Recent case.  In In re Kipnis, 555 B.R. 877 (Bankr. S.D. Fla. 2016), an individual was a partner with another person in the general contracting business.  The business had big losses which passed through proportionately to the individual who then claimed them on his 2000 and 2001 returns.  In 2005, the individual transferred via quitclaim deed a condominium to his wife in accordance with a pre-marital agreement that the couple had entered into during the prior month.  Later that day, the individual changed the title ownership of his bank account from his name only to include his wife along with himself as tenants by the entirety (a marital form of joint tenancy).  The IRS audited the partners’ returns for 2001 and 2001 and disallowed the losses, and in 2012 the Tax Court agreed with the IRS, and little over a year later the individual (now “debtor”) filed for Chapter 11 and then converted it to Chapter 7.  The IRS filed a proof of claim for $1,911,787.23.  Of that amount, $25,629.51 was unsecured, but prioritized under 11 U.S.C. §507(a)(8).  The bankruptcy trustee tried to avoid the transfers under state (FL) law governing fraudulent transfers.  The debtor’s wife moved to dismiss on the basis that the four-year statute of limitations that applied under FL law to challenge fraudulent transfers had run and barred the trustee’s claim.  She cited In re Vaughan Co., 498 B.R. 297 (Bankr. D.N.M. 2013), where the court determined that the IRS was subject to the state-based statute of limitations.  However, the bankruptcy trustee cited cases from numerous other states where the courts in those states determined that the “strong-arm” statute allowed the trustee to step into the shoes of the IRS and take advantage of the 10-year statute of limitations under I.R.C. §6502(a)(1).  The court agreed with the trustee, holding that In re Kaiser, 525 B.R. 697 (Bankr. N.D. Ill. 2014) was persuasive and that the court’s rationale should apply to the facts of the case.  One of the key aspects of In re Kipnis was the court’s reasoning that the IRS can avoid a state’s statute of limitations because of sovereign immunity, but that a trustee can avoid it via the “strong-arm” statute which provides a derivative form of sovereign immunity.

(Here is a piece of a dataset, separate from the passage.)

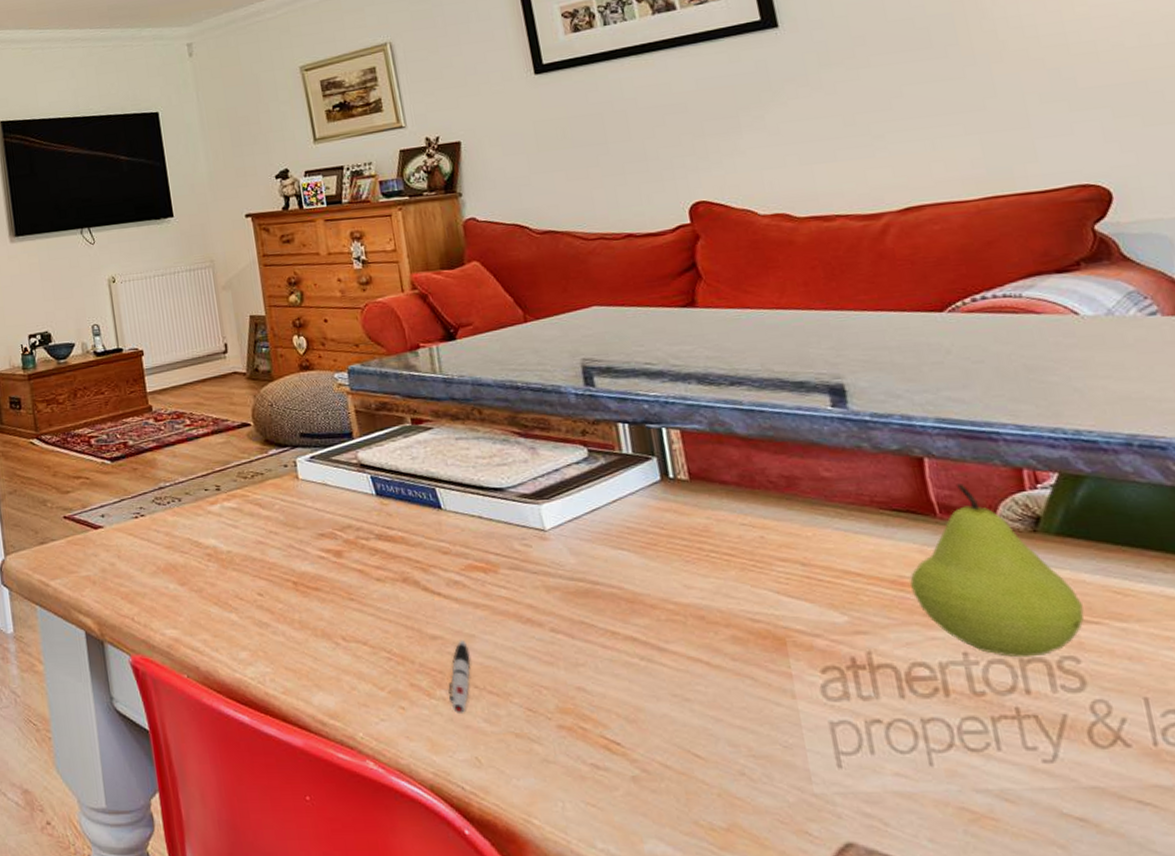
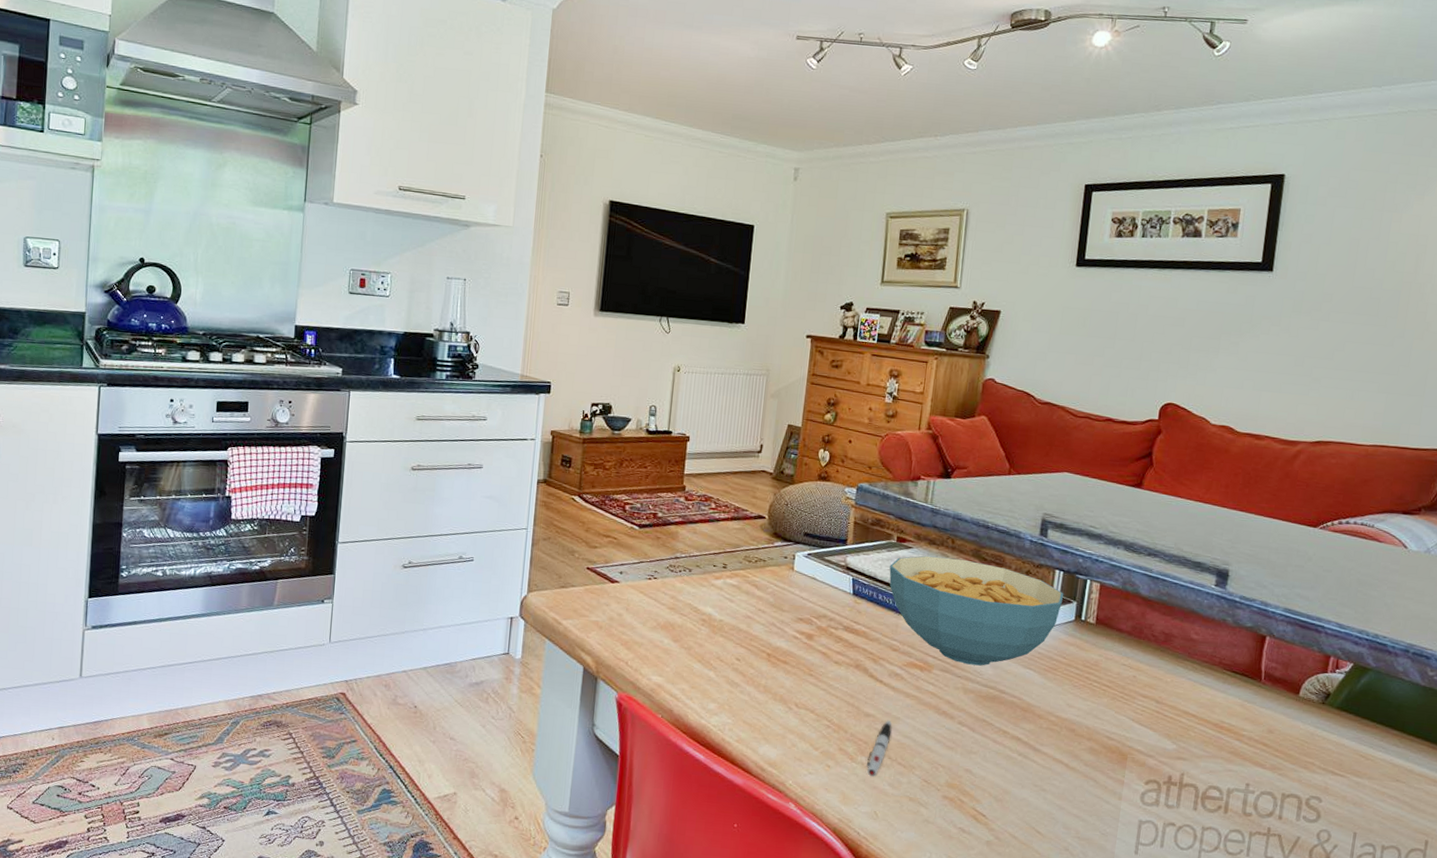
cereal bowl: none [411,430,639,557] -> present [889,555,1064,666]
fruit: present [910,483,1085,658] -> none [1226,660,1337,794]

So, the wife’s attempt to dismiss the trustee’s action was denied, but the court seemed dismayed that the court’s finding could tempt bankruptcy trustees to aggressively go after a debtor’s funds in a bankruptcy proceeding.   The court stated, “The Bankruptcy Code’s strong-arm provision (Section 544) provides a bankruptcy trustee the authority to “avoid any transfer of an interest of the debtor in property or any obligation incurred by the debtor that is voidable under applicable law by a creditor holding an unsecured claim that is allowable under section 502 of this title…”.  The court went on to state that, “The IRS is a creditor in a significant percentage of bankruptcy cases,…  “The paucity of decisions on the issue may simply be because bankruptcy trustees have not generally realized that this longer reach-back weapon is in their arsenal. If so, widespread use of [Bankruptcy Code Section] 544(b) to avoid state statutes of limitations may occur and this would be a major change in existing practice.”

Conclusion 

In re Kipnis illustrates that bankruptcy trustees have a fairly strong weapon in the bag to ultimately effect larger distributions to creditors of a bankruptcy estate.  When the IRS is a creditor, that weapon can be powerful and can be used, as in In re Kipnis, to reach transfers that weren’t made to avoid creditors.  For bankruptcy lawyers with debtor-clients having facts similar to In re Kipnis, perhaps look into paying outstanding taxes before the debtor files bankruptcy.